Benefits of the LVAD
The LVAD is life sustaining. A small pump is surgically implanted into the patient’s thorax, with an intake grafted into the left ventrical and output grafted into the aorta. It is powered by a central power unit at home or can be converted to a battery pack for travel. It is primarily used to assist the work of the left ventrical with systemic circulation, often in patients waiting for an opportunity for cardio-transplant surgical procedures. Once it ceases to function, the patient will rapidly decompensate and arrest. On each intermittent beep of his LVAD battery pack, the man knows he’s only minutes from doom. He continues to try to explain his situation to the triage nurse. A paramedic who happened to be passing by after delivering a trauma patient to the trauma suite, overhears the conversation. The paramedic had, as recently as two weeks earlier, received detailed training specific to LVAD patients as part of the requirements of the medical institution in the area.
The paramedic quickly introduced himself to the patient, and almost immediately understood the dilemma. The paramedic was able to persuade the attending physician to assess the patient and obtain a quick release of care and permission to transport. The patient was then loaded to the ambulance. He then began a hasty transport to the nearby facility, where the device was originally implanted and fresh batteries would be available.
In the San Diego City 9-1-1 EMS system, paramedics are equipped with a cardiac monitor that employs voice recording technology. The patient was placed on the cardiac monitor.
During transport, the battery light indicator changed from yellow to red, and the alarm changed, indicating there were only five minutes left. The patient initiated a discussion with the paramedic about how to properly perform cardiac compressions should the battery fail. Both the patient and the paramedic had been trained to recognize the need to alter the area of the chest where hand placement is required to perform cardiac compressions.
The altered hand placement is necessary to avoid or minimize damage to surgical anastamosis and internal components of the LVAD during cardiac compressions and maximize survivability of patients implanted with the LVAD.

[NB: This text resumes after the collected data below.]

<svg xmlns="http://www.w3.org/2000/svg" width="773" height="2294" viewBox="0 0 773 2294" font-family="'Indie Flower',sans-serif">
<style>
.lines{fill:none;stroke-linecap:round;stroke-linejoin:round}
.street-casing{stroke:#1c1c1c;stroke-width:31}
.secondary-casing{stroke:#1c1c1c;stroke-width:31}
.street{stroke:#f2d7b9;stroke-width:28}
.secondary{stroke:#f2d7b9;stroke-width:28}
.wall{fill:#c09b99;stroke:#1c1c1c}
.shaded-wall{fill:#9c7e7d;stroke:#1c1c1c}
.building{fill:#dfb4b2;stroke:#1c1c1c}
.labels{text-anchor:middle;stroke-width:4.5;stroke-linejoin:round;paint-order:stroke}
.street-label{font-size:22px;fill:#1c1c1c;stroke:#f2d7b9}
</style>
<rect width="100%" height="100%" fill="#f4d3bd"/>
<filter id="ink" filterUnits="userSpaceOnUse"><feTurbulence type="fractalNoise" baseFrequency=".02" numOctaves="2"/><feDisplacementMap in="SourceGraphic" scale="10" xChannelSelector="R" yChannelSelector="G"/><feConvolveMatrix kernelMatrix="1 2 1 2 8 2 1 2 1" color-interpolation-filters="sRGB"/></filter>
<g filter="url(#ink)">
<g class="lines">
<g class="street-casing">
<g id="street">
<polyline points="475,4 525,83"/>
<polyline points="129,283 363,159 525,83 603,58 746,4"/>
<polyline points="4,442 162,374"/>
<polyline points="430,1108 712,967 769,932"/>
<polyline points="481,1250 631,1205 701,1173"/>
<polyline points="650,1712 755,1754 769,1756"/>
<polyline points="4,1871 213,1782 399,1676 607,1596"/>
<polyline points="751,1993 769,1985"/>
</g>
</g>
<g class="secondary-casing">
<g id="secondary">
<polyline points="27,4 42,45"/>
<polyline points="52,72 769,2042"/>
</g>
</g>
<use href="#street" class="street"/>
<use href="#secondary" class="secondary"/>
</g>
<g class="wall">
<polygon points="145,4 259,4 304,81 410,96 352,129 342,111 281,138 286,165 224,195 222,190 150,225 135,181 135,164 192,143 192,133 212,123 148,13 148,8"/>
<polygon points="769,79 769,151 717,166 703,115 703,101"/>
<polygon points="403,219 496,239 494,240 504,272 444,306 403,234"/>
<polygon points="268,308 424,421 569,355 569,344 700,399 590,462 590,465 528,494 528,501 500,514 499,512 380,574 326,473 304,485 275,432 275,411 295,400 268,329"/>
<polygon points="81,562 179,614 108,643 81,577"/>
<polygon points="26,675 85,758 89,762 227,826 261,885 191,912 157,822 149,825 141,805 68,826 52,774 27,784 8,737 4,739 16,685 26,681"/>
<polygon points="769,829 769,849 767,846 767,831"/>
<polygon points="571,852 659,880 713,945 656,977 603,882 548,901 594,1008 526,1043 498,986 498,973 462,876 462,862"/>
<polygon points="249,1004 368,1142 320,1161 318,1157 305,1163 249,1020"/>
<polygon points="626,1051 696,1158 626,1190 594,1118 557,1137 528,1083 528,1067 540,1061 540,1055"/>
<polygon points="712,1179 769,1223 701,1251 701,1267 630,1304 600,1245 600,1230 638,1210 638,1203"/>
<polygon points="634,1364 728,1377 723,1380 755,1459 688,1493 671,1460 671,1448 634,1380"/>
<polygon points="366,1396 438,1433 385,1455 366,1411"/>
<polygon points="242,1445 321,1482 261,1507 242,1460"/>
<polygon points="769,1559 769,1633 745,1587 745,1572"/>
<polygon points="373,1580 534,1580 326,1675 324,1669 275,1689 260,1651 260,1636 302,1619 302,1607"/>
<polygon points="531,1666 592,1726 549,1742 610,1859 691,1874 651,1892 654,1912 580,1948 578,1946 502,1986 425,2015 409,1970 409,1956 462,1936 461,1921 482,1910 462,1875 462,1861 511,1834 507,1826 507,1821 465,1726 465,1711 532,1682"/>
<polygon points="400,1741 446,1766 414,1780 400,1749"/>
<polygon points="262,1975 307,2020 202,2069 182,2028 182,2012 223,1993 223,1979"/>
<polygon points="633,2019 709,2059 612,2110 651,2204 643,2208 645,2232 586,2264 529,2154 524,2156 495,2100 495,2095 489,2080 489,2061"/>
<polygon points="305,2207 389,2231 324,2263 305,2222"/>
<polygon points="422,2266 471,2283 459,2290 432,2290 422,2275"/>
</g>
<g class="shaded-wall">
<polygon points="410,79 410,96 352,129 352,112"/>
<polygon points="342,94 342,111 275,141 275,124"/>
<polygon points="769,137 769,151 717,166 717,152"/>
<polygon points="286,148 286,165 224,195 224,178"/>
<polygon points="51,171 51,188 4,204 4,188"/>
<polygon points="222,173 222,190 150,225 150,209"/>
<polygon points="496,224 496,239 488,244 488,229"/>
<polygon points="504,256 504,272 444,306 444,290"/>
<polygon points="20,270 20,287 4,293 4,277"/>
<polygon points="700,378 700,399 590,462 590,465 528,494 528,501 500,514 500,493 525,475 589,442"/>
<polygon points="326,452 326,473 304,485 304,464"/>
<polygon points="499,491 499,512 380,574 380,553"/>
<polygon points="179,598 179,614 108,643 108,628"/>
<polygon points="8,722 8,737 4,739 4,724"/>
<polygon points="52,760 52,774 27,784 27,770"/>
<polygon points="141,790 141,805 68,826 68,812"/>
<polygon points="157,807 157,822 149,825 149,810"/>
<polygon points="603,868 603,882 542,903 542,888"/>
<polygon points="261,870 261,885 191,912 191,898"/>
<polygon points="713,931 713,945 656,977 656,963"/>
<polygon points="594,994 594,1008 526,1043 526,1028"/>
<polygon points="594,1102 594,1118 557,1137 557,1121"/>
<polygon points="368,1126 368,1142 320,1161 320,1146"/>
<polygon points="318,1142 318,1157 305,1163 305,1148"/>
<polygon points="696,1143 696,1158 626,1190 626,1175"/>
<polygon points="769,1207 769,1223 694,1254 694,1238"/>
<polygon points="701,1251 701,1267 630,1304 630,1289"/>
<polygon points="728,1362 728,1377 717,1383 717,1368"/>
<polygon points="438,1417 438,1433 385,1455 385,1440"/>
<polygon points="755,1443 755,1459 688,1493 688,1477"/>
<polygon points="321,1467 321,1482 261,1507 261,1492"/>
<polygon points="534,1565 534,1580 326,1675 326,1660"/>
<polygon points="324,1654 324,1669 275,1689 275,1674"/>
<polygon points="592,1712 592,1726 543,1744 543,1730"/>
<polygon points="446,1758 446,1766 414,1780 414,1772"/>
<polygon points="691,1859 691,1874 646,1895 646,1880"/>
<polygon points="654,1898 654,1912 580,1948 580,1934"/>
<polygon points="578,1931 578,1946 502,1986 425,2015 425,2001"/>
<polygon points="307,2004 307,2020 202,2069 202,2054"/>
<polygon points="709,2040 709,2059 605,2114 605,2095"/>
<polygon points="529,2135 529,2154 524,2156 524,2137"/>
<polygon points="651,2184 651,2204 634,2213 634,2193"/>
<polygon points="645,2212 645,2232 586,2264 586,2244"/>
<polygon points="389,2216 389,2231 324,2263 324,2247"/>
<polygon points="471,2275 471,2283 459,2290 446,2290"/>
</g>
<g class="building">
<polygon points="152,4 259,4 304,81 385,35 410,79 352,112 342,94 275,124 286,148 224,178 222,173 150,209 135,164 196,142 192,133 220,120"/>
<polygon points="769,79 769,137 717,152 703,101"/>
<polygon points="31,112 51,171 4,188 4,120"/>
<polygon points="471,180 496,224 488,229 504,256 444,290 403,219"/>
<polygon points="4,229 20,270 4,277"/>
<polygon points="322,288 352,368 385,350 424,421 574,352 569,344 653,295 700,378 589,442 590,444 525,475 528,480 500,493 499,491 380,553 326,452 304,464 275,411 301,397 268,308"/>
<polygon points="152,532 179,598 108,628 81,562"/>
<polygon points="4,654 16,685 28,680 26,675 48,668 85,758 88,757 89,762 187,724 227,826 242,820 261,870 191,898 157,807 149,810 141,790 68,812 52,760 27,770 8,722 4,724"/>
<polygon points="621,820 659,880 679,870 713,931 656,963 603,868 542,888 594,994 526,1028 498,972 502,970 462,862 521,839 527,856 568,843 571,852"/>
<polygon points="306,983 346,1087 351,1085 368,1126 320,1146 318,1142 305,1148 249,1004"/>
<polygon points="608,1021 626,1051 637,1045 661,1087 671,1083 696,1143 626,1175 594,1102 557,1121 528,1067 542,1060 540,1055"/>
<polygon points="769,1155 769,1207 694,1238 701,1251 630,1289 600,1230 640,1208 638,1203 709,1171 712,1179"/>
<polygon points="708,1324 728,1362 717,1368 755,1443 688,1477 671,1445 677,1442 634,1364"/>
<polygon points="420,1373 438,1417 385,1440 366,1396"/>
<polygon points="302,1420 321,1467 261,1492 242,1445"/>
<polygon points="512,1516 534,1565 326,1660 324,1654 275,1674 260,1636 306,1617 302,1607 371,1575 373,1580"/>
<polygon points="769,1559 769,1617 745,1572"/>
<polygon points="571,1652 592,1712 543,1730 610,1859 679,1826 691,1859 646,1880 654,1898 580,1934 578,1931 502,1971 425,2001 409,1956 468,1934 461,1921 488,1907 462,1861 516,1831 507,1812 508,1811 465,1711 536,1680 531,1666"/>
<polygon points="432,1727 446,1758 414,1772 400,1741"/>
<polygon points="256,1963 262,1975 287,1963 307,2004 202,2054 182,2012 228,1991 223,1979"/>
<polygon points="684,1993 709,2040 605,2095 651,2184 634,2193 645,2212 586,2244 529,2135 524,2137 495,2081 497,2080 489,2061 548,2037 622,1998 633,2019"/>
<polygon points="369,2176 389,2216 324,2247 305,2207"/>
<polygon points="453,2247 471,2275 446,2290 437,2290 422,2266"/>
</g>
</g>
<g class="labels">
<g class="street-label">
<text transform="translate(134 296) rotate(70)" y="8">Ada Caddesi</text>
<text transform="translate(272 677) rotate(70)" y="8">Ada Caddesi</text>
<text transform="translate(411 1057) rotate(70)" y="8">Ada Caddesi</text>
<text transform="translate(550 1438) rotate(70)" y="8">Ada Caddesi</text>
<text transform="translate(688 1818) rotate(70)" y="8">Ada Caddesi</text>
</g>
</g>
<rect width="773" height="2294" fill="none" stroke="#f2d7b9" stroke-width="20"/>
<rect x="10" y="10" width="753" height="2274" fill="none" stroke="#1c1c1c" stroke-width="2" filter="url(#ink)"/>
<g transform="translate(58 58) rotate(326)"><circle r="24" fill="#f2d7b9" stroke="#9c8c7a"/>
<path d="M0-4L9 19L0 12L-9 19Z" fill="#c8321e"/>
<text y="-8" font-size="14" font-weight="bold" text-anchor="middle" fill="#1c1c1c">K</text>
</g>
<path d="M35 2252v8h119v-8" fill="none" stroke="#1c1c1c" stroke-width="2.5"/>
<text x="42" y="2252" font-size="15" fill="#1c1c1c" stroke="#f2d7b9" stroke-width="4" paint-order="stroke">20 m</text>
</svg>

The paramedic called ahead, and the LVAD emergency response team met the incoming unit in the ED ambulance parking area with a fresh battery pack. The battery was quickly changed, and the patient’s certain death was averted. The patient was assessed by the LVAD emergency response team, and was subsequently released.
As medical and technological advances increase, it becomes more and more likely to the chances of encountering the products of these advances build, as well. The medical community, as a whole, holds certain requirements to ensure first responders are properly informed and trained to meet the challenges this new technology may present in the community. Although the patient in this case had demonstrated an ability to maintain his LVAD regimen, his particular circumstances presented him with stressors he was unable to manage. As with most, when this type of situation occurs, first responders are often called on for help.
Thanks to a very involved medical director, who has the ear of the local medical community, the 9-1-1 ALS paramedics—both transport and first responder paramedics—in this system, were ready to deliver the appropriate care and management of an LVAD patient. The paramedic’s situational awareness and ability to use his expertise saved this patient’s life. The paramedic was later awarded with a lifesaving award. This is awarded when a paramedic’s actions demonstrate independent thinking with selfless regard for the health and safety of another determined to be a lifesaving event.